Differential equations- Pop Growth

[dm59]

dy/dt=(.5+sint)y/5 what is time t when the population has doubled?

 

[sutupidmath]

\frac{dy}{dt}=\frac{(.5+sint)y}{5} Well, you first need to solve this one, and come up with a function that predicts population at any point in time t. Do you know how to solve this diff, eq?

\frac{dy}{dt}=\frac{(.5+sint)y}{5}=>\frac{dy}{y}=\frac{1}{5}(.5+sint)dt

Now integrate on both sides, and solve for y. I guess Y=f(t) or sth like that.

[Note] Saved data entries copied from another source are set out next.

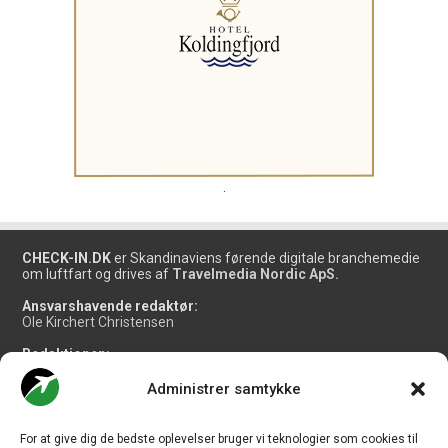
.
CHECK-IN.DK
er Skandinaviens førende digitale branchemedie
om luftfart og drives af
Travelmedia Nordic ApS.
Ansvarshavende redaktør:
Ole Kirchert Christensen
Redaktionen:
Christian Granhøj Skouboe
Henrik Baumgarten
Administrer samtykke
Danny Longhi Andreasen
Mathias Majlund Laursen
For at give dig de bedste oplevelser bruger vi teknologier som cookies til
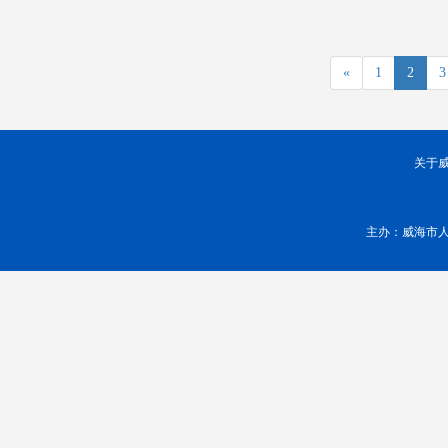
«
1
2
3
关于
主办：威海市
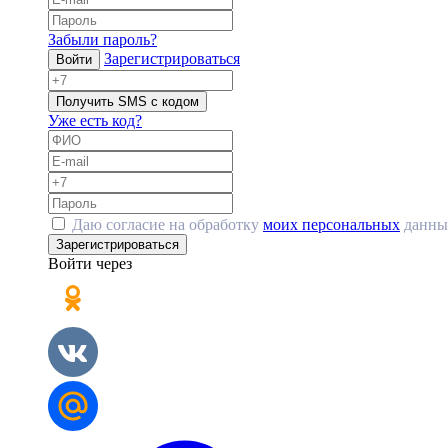
Забыли пароль?
Зарегистрироваться
Войти
Получить SMS с кодом
Уже есть код?
Даю согласие на обработку
моих персональных
данны
Зарегистрироваться
Войти через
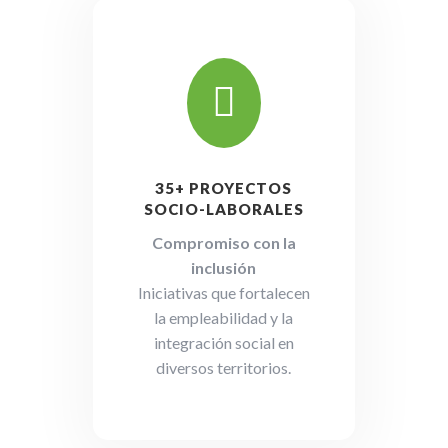

35+ PROYECTOS
SOCIO-LABORALES
Compromiso con la
inclusión
Iniciativas que fortalecen
la empleabilidad y la
integración social en
diversos territorios.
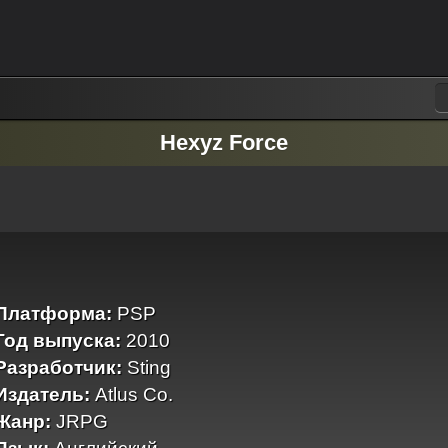
Hexyz Force
Платформа:
PSP
Год выпуска:
2010
Разработчик:
Sting
Издатель:
Atlus Co.
Жанр:
JRPG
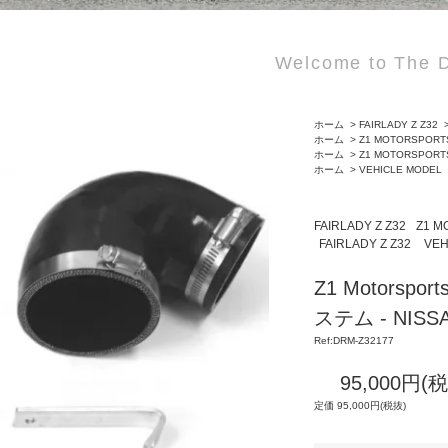
Welcome to The D
ホーム
>
FAIRLADY Z Z32
ホーム
>
Z1 MOTORSPORT
ホーム
>
Z1 MOTORSPORT
ホーム
>
VEHICLE MODEL
FAIRLADY Z Z32
Z1 M
FAIRLADY Z Z32
VEH
Z1 Motors
ステム - NIS
Ref:DRM-Z32177
95,000円(
定価 95,000円(税抜)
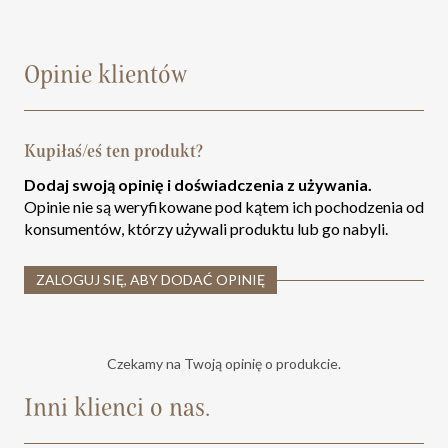
Opinie klientów
Kupiłaś/eś ten produkt?
Dodaj swoją opinię i doświadczenia z używania.
Opinie nie są weryfikowane pod kątem ich pochodzenia od
konsumentów, którzy używali produktu lub go nabyli.
ZALOGUJ SIĘ, ABY DODAĆ OPINIĘ
Czekamy na Twoją opinię o produkcie.
Inni klienci o nas.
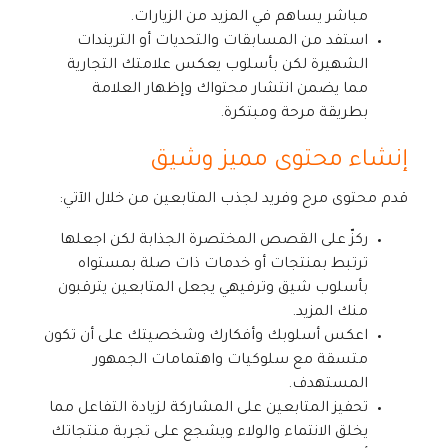
مباشر يساهم في المزيد من الزيارات.
استفد من المسابقات والتحديات أو التريندات
الشهيرة لكن بأسلوب يعكس علامتك التجارية
مما يضمن انتشار محتواك وإظهار العلامة
بطريقة مرحة ومبتكرة.
إنشاء محتوى مميز وشيق
قدم محتوى مرح وفريد لجذب المتابعين من خلال الآتي:
ركزّ على القصص المختصرة الجذابة لكن اجعلها
ترتبط بمنتجات أو خدمات ذات صلة بمستواه
بأسلوب شيق وترفيهي يجعل المتابعين يترقبون
منك المزيد.
اعكس أسلوبك وأفكارك وشخصيتك على أن تكون
متسقة مع سلوكيات واهتمامات الجمهور
المستهدف.
تحفيز المتابعين على المشاركة لزيادة التفاعل مما
يخلق الانتماء والولاء ويشجع على تجربة منتجاتك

SO there is another info. that you have been provided with, Y(t)=2Yo, where Yo is your initial population. Have you been provided with initial population?or with another info. on this problem?

 

[Dick]

\frac{dy}{dt}=\frac{(.5+sint)y}{5} Well, you first need to solve this one, and come up with a function that predicts population at any point in time t. Do you know how to solve this diff, eq?

\frac{dy}{dt}=\frac{(.5+sint)y}{5}=>\frac{dy}{y}=\frac{1}{5}(.5+sint)dt

Now integrate on both sides, and solve for y. I guess Y=f(t) or sth like that.

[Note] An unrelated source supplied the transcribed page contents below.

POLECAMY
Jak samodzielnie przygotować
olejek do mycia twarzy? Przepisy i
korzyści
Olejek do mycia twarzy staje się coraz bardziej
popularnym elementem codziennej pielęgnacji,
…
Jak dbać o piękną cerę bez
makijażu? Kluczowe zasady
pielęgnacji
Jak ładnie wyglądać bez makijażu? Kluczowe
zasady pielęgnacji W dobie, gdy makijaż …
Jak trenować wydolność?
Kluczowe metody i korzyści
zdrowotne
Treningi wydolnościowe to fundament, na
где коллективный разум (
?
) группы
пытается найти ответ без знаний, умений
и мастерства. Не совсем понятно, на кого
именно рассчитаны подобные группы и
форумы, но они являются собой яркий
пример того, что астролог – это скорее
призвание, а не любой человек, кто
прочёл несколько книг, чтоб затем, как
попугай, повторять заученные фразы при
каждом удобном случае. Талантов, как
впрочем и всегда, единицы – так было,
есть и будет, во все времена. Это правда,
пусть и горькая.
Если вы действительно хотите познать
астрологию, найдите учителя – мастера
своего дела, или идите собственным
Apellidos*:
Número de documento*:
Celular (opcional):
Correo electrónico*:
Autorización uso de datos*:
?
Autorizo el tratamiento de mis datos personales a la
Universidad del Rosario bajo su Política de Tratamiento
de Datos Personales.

SO there is another info. that you have been provided with, Y(t)=2Yo, where Yo is your initial population. Have you been provided with initial population?or with another info. on this problem?

You don't need the initial population. The ode is linear. But you do need to write down the solution, as stupidmath points out. The general solution will have the form C*f(t). So you just need to solve C*f(t)=2*C*f(0) for t. You don't need to know C. It cancels.

 

[dm59]

Got it!

Thank both of you so much for your help.